Today, if you want to buy a high-riding Jaguar, you have plenty of options to choose from starting with the entry-level E-Pace. But in about five years from now, the British automaker will offer you just a single SUV model - the replacement of the I-Pace, which will be the only Jag crossover to survive the brand’s transition to an electric vehicle manufacturer

This is what Jaguar’s new boss Thierry Bollore confirmed to Autocar in a recent interview also adding that the marque will reinvent itself with a range of new models that don’t have direct competitors on the market. Simply put, Jaguar will follow Land Rover’s positioning strategy but will offer its customers uniquely shaped, lower-slung cars.

“Today, when you listen to customers, they see [a Jaguar], like the car and test the car, and they still go and buy an Audi or a BMW,” Bollore explains the nature of the problem. “That’s the problem. People buy the originals, then. We aren’t the originals. We have to get the positioning of Jaguar much different, higher and more original.”

We are impressed by the sincerity with which Jag’s head honcho speaks about the brand’s current strategy and actually, this isn’t the first time we are hearing Bollore talk about the problems behind the curtains. A few months ago, he admitted the quality of Jaguar’s products is costing them at least 100,000 sales annually and that “dramatic improvements” would be required to fix that.
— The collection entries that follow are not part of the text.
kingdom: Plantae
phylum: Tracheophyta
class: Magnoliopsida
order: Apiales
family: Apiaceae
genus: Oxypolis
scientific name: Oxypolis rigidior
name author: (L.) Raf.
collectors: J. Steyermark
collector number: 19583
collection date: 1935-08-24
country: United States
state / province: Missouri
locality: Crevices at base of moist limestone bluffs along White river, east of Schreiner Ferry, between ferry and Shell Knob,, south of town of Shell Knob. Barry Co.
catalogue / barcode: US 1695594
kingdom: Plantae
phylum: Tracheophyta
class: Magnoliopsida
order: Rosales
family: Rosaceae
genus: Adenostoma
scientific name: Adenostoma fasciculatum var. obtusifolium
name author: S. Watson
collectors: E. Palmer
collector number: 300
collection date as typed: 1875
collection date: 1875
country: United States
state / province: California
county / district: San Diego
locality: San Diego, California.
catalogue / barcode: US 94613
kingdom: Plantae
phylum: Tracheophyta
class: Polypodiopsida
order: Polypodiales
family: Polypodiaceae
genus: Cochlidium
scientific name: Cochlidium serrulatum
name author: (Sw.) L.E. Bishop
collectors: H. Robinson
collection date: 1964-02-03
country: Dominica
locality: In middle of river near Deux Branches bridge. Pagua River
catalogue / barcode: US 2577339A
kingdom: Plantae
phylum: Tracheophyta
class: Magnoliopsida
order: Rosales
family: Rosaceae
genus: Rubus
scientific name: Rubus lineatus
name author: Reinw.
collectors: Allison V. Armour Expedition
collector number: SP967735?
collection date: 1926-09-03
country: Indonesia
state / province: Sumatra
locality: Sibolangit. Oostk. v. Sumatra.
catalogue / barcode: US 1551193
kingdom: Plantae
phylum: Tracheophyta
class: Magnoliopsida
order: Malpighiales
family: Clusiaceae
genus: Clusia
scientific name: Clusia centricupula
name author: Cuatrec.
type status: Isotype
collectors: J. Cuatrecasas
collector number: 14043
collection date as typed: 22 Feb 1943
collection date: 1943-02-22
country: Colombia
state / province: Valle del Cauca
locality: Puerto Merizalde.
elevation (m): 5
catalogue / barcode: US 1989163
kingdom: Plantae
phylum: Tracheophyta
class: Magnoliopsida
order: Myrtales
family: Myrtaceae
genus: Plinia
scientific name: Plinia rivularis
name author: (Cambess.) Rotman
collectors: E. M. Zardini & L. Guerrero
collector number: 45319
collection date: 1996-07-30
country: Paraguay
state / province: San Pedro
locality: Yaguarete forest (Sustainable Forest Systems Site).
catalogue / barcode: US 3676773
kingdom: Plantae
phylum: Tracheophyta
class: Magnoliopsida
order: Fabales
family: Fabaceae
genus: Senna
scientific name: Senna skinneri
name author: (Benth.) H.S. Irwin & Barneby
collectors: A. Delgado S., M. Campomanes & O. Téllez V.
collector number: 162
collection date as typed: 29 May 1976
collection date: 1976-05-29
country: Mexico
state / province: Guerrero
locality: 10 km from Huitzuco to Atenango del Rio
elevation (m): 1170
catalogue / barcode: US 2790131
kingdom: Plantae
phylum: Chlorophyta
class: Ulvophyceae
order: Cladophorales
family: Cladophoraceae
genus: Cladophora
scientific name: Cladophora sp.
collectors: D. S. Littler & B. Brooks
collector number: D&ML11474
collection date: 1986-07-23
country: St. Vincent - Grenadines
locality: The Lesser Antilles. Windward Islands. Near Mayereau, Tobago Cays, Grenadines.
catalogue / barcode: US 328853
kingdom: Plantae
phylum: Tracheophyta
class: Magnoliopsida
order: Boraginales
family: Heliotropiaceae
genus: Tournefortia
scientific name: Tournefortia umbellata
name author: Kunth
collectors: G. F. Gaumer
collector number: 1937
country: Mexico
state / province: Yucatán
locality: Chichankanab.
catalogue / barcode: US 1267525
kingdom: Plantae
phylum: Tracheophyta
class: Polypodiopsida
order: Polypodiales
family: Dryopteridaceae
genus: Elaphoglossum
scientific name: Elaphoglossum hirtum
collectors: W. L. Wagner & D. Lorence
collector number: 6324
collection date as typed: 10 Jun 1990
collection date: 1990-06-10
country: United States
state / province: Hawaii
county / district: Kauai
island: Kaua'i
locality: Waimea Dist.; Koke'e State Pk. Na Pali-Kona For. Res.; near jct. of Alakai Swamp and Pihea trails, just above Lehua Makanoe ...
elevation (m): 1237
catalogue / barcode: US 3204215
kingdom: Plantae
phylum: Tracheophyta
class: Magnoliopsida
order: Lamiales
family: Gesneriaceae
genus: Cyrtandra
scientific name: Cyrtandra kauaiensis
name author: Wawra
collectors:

Jaguar’s biggest and most important task in the next few years will be to source an electric vehicle platform that fits its new strategy. For now, it is not known whether the automaker will rely on an in-house developed architecture or will source one from a third-party company. Meanwhile, the current generation of SUVs by the company will continue to be updated until the end of their lifecycles when they'll be retired.